## KUTIPAN HALAMAN
____

KONTEKS.CO.ID – Sengkarut persoalan di Lembaga Pembiayaan Ekspor Indonesia (LPEI) kini jadi sorotan.
Itu setelah sejumlah oknum pegawai hingga pejabat LPEI diduga bermain proyek.
Hal itu terungkap dari kasus yang bergulir di MA saat ini. Di mana LPEI melakukan upaya kasasi atas putusan Pengadilan Tinggi Semarang yang memenangkan PT Jasa Mulya Indonesia (PT JMI), yang tertuang dalam Putusan PT SEMARANG Nomor 109/PDT/2023/PT SMG Tanggal 17 April 2023.
Dalam putusan Pengadilan Tinggi (PT), LPEI selaku tergugat terbukti melakukan mark down harga saat dilakukan lelang aset sitaan kasus korupsi.
Sehingga PT memutuskan LPEI terbukti melakukan pelanggaran hukum dan mengabulkan gugatan PT JMI.
Dengan bergulirnya kasus-kasus LPEI dan disorot publik, beberapa waktu lalu puluhan massa aksi yang tergabung dalam Aliansi Pergerakan Mahasiswa dan Masyarakat Indonesia (APMMI) menggelar aksi demo di depan gedung Kementerian Keuangan (Kemenkeu), Pasar Baru, Sawah Besar, Jakarta Pusat.
Mereka menyoroti kinerja Lembaga Pembiayaan Ekspor Indonesia (LPEI), BUMN di bawah Kemenkeu, yang belakangan banyak digugat oleh debitur.
“Dalam catatan kami, ada 117 kasus yang menyeret LPEI, berdasarkan data direktori putusan MA. Terdapat debitur dari berbagai daerah seperti Semarang, Sleman, Boyolali, Surabaya, Jakarta menggugat LPEI ke pengadilan negeri,” ungkap Koordinator aksi, Daud.
Menanggapi carut marut pengelolaan LPEI, Direktur Eksekutif Center for Budget Analisis (CBA), Uchok Sky Khadafi memberikan tanggapan.
Alih-alih menyoroti gugatan perdata LPEI vs PT JMI di MA, Uchok malah meminta penegak hukum segera turun tangan mengusut praktik koruptif di LPEI.
“Harusnya segera ambil tindakan oleh aparat hukum baik KPK maupun Kejagung untuk memanggil pejabat-pejabat LPEI tersebut,” kata Uchok.
Dia menegaskan, aparat hukum seperti KPK atau Kejaksaan Agung harus segera tanganin kasus ini agar terang.
“Jangan terlalu lama masyarakat dibuat menerka-nerka,” kata Uchok kepada wartawan, mengutip Kamis 23 November 2023.
Sekedar informasi, kasus perdata antara PT JMI dengan LPEI saat ini di tahap kasasi.
Sebelumnya, Pengadilan Tinggi (PT) Jawa Tengah membatalkan putusan sidang PN Kota Semarang, LPEI kini mengajukan kasasi ke MA.

____

Entri data tersimpan

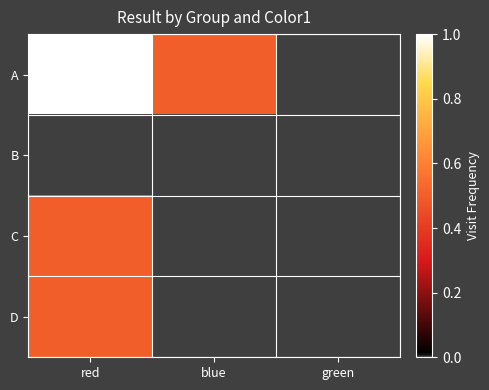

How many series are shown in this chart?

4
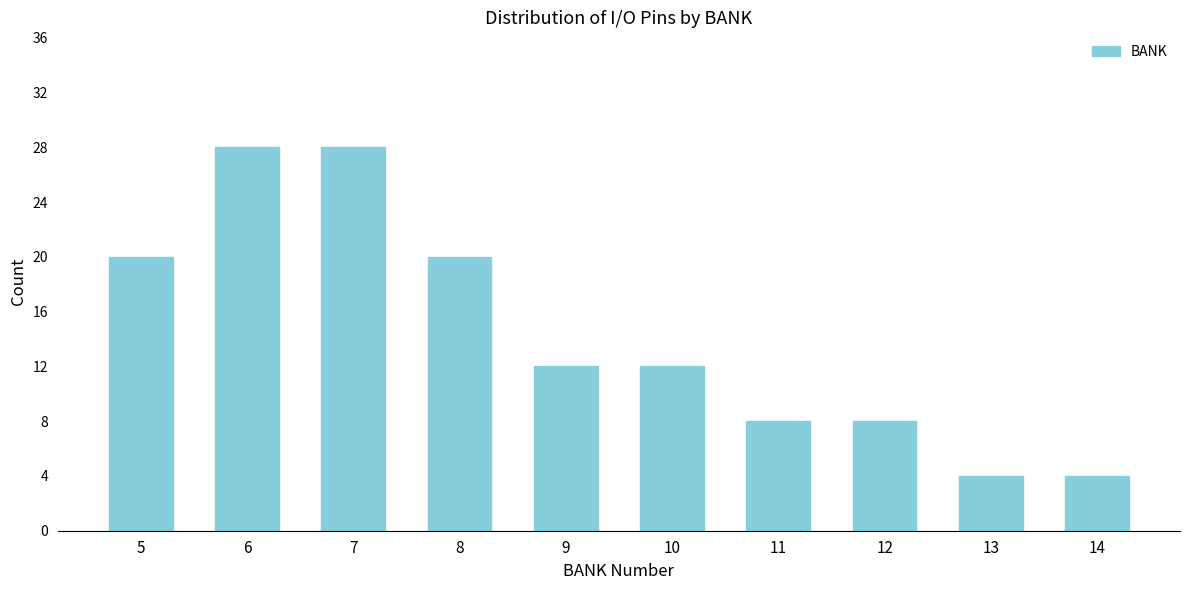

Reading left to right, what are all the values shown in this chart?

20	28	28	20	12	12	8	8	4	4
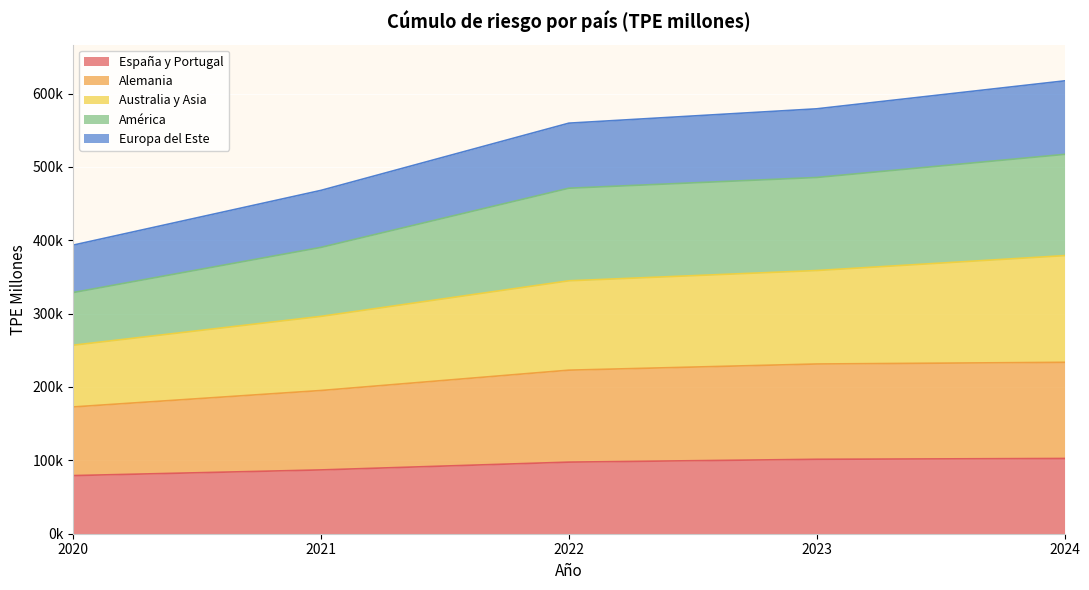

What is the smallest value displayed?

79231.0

____

## KETENTUAN TUGAS
1. Ringkaslah berita tentang LPEI di atas dalam dua kalimat.
2. Ganti setiap "kasasi" dengan "banding" pada bagian berita tentang LPEI yang dimulai dari kata-kata "Dia menegaskan, aparat" dan berakhir setelah "kasasi ke MA.", lalu tuliskan bagian itu.

## JAWABAN LATIHAN
1. Lembaga Pembiayaan Ekspor Indonesia (LPEI) mengajukan kasasi ke MA atas putusan Pengadilan Tinggi Semarang yang memenangkan PT JMI setelah LPEI terbukti melakukan mark down harga saat lelang aset sitaan kasus korupsi. Massa APMMI berdemo di depan gedung Kemenkeu menyoroti 117 kasus yang menyeret LPEI, sementara Uchok Sky Khadafi dari CBA meminta KPK atau Kejaksaan Agung segera memanggil pejabat-pejabat LPEI.

2.
Dia menegaskan, aparat hukum seperti KPK atau Kejaksaan Agung harus segera tanganin kasus ini agar terang.
“Jangan terlalu lama masyarakat dibuat menerka-nerka,” kata Uchok kepada wartawan, mengutip Kamis 23 November 2023.
Sekedar informasi, kasus perdata antara PT JMI dengan LPEI saat ini di tahap banding.
Sebelumnya, Pengadilan Tinggi (PT) Jawa Tengah membatalkan putusan sidang PN Kota Semarang, LPEI kini mengajukan banding ke MA.